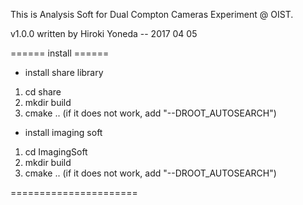 This is Analysis Soft for Dual Compton Cameras Experiment @ OIST.

v1.0.0 written by Hiroki Yoneda -- 2017 04 05

====== install ======

- install share library
1. cd share
2. mkdir build
3. cmake .. (if it does not work, add "--DROOT_AUTOSEARCH")

- install imaging soft
1. cd ImagingSoft
2. mkdir build
3. cmake .. (if it does not work, add "--DROOT_AUTOSEARCH")

======================
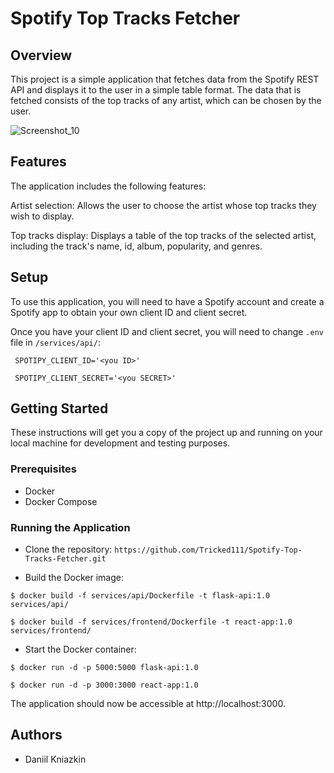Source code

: 
# Spotify Top Tracks Fetcher




## Overview

This project is a simple application that fetches data from the Spotify REST API and displays it to the user in a simple table format. The data that is fetched consists of the top tracks of any artist, which can be chosen by the user.

![Screenshot_10](https://user-images.githubusercontent.com/91503097/220920521-b24c2655-bc81-4b50-8995-c8207d7dcb4c.png)

## Features

The application includes the following features:

Artist selection: Allows the user to choose the artist whose top tracks they wish to display.

Top tracks display: Displays a table of the top tracks of the selected artist, including the track's name, id, album, popularity, and genres.

## Setup
To use this application, you will need to have a Spotify account and create a Spotify app to obtain your own client ID and client secret.

Once you have your client ID and client secret, you will need to change ``.env`` file in ``/services/api/``:

`` SPOTIPY_CLIENT_ID='<you ID>'``

`` SPOTIPY_CLIENT_SECRET='<you SECRET>'``


## Getting Started

These instructions will get you a copy of the project up and running on your local machine for development and testing purposes.

### Prerequisites

* Docker
* Docker Compose

### Running the Application

* Clone the repository: `https://github.com/Tricked111/Spotify-Top-Tracks-Fetcher.git`

* Build the Docker image:

`` $ docker build -f services/api/Dockerfile -t flask-api:1.0 services/api/ ``

`` $ docker build -f services/frontend/Dockerfile -t react-app:1.0 services/frontend/ ``



* Start the Docker container:

 `$ docker run -d -p 5000:5000 flask-api:1.0 `

`$ docker run -d -p 3000:3000 react-app:1.0 `

The application should now be accessible at http://localhost:3000.




## Authors
* Daniil Kniazkin
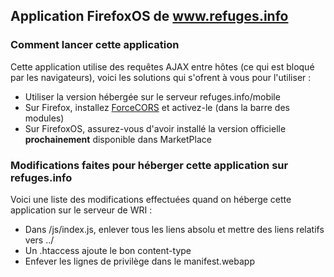 ## Application FirefoxOS de www.refuges.info

### Comment lancer cette application

Cette application utilise des requêtes AJAX entre hôtes (ce qui est bloqué par les navigateurs), voici les solutions qui s'ofrent à vous pour l'utiliser :

 * Utiliser la version hébergée sur le serveur refuges.info/mobile
 * Sur Firefox, installez [ForceCORS](https://addons.mozilla.org/fr/firefox/addon/forcecors) et activez-le (dans la barre des modules)
 * Sur FirefoxOS, assurez-vous d'avoir installé la version officielle **prochainement** disponible dans MarketPlace

### Modifications faites pour héberger cette application sur refuges.info

Voici une liste des modifications effectuées quand on héberge cette application sur le serveur de WRI :

 * Dans /js/index.js, enlever tous les liens absolu et mettre des liens relatifs vers ../
 * Un .htaccess ajoute le bon content-type
 * Enfever les lignes de privilège dans le manifest.webapp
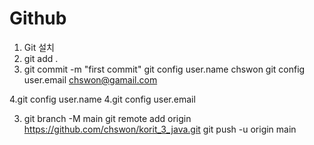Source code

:# Github

1. Git 설치 
2. git add . 
3. git  commit -m "first  commit"
   git config user.name chswon
   git config user.email chswon@gamail.com

4.git config user.name 
4.git config user.email 


3. git branch -M main
   git remote add origin https://github.com/chswon/korit_3_java.git
   git push -u origin main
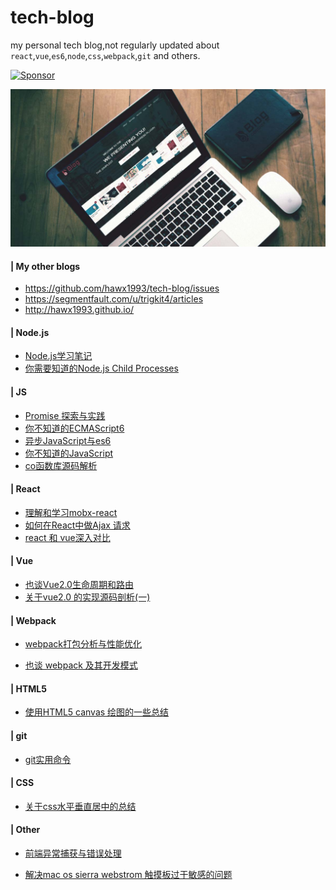 # tech-blog

my personal tech blog,not regularly updated about `react`,`vue`,`es6`,`node`,`css`,`webpack`,`git` and others.


<a target='_blank' rel='nofollow' href='https://app.codesponsor.io/link/vot3Uhcjmh3Jtdd4TEAQqLBv/HanMhui/tech-blog'>
  <img alt='Sponsor' width='888' height='68' src='https://app.codesponsor.io/embed/vot3Uhcjmh3Jtdd4TEAQqLBv/HanMhui/tech-blog.svg' />
</a>


![](img/Blog-designer.jpg)

#### | My other blogs

* https://github.com/hawx1993/tech-blog/issues
* https://segmentfault.com/u/trigkit4/articles
* http://hawx1993.github.io/

#### | Node.js  

- [Node.js学习笔记 ](https://github.com/hawx1993/tech-blog/issues/14)
- [你需要知道的Node.js Child Processes](https://github.com/hawx1993/tech-blog/issues/15)

#### | JS

- [Promise 探索与实践](https://github.com/hawx1993/tech-blog/issues/7)
- [你不知道的ECMAScript6 ](https://github.com/hawx1993/tech-blog/issues/9)
- [异步JavaScript与es6](https://github.com/hawx1993/tech-blog/issues/10)
- [你不知道的JavaScript](https://github.com/hawx1993/tech-blog/issues/16)
- [co函数库源码解析](https://github.com/hawx1993/tech-blog/issues/18)

#### | React

- [理解和学习mobx-react ](https://github.com/hawx1993/tech-blog/issues/19)
- [如何在React中做Ajax 请求](https://github.com/hawx1993/tech-blog/issues/1)
- [react 和 vue深入对比](https://github.com/hawx1993/tech-blog/issues/17)

#### | Vue

- [也谈Vue2.0生命周期和路由](https://github.com/hawx1993/tech-blog/issues/6)
- [关于vue2.0 的实现源码剖析(一)](https://github.com/hawx1993/tech-blog/issues/11)

#### | Webpack  

- [webpack打包分析与性能优化](https://github.com/hawx1993/tech-blog/issues/3)

- [也谈 webpack 及其开发模式](https://github.com/hawx1993/tech-blog/issues/4)

#### | HTML5

- [使用HTML5 canvas 绘图的一些总结](https://github.com/hawx1993/tech-blog/issues/5)



#### | git

- [git实用命令](https://github.com/hawx1993/tech-blog/issues/8)

#### | CSS

- [关于css水平垂直居中的总结](https://github.com/hawx1993/tech-blog/issues/12)

#### | Other

- [前端异常捕获与错误处理](https://github.com/hawx1993/tech-blog/issues/13)

- [解决mac os sierra webstrom 触摸板过于敏感的问题](https://github.com/hawx1993/tech-blog/issues/2)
+---+
Work required: Turn the material into a Markdown table with the columns Row and Text, beginning at the line that has "### Prerequisites" and stopping after the line that has "### Comment lancer cette application". Number each nonblank line, skip the blank ones, and leave the pictures out.

Written solution:
| Row | Text |
|---|---|
| 1 | ### Prerequisites |
| 2 | * Docker |
| 3 | * Docker Compose |
| 4 | ### Running the Application |
| 5 | * Clone the repository: `https://github.com/Tricked111/Spotify-Top-Tracks-Fetcher.git` |
| 6 | * Build the Docker image: |
| 7 | `` $ docker build -f services/api/Dockerfile -t flask-api:1.0 services/api/ `` |
| 8 | `` $ docker build -f services/frontend/Dockerfile -t react-app:1.0 services/frontend/ `` |
| 9 | * Start the Docker container: |
| 10 |  `$ docker run -d -p 5000:5000 flask-api:1.0 ` |
| 11 | `$ docker run -d -p 3000:3000 react-app:1.0 ` |
| 12 | The application should now be accessible at http://localhost:3000. |
| 13 | ## Authors |
| 14 | * Daniil Kniazkin |
| 15 |  ## Application FirefoxOS de www.refuges.info |
| 16 | ### Comment lancer cette application |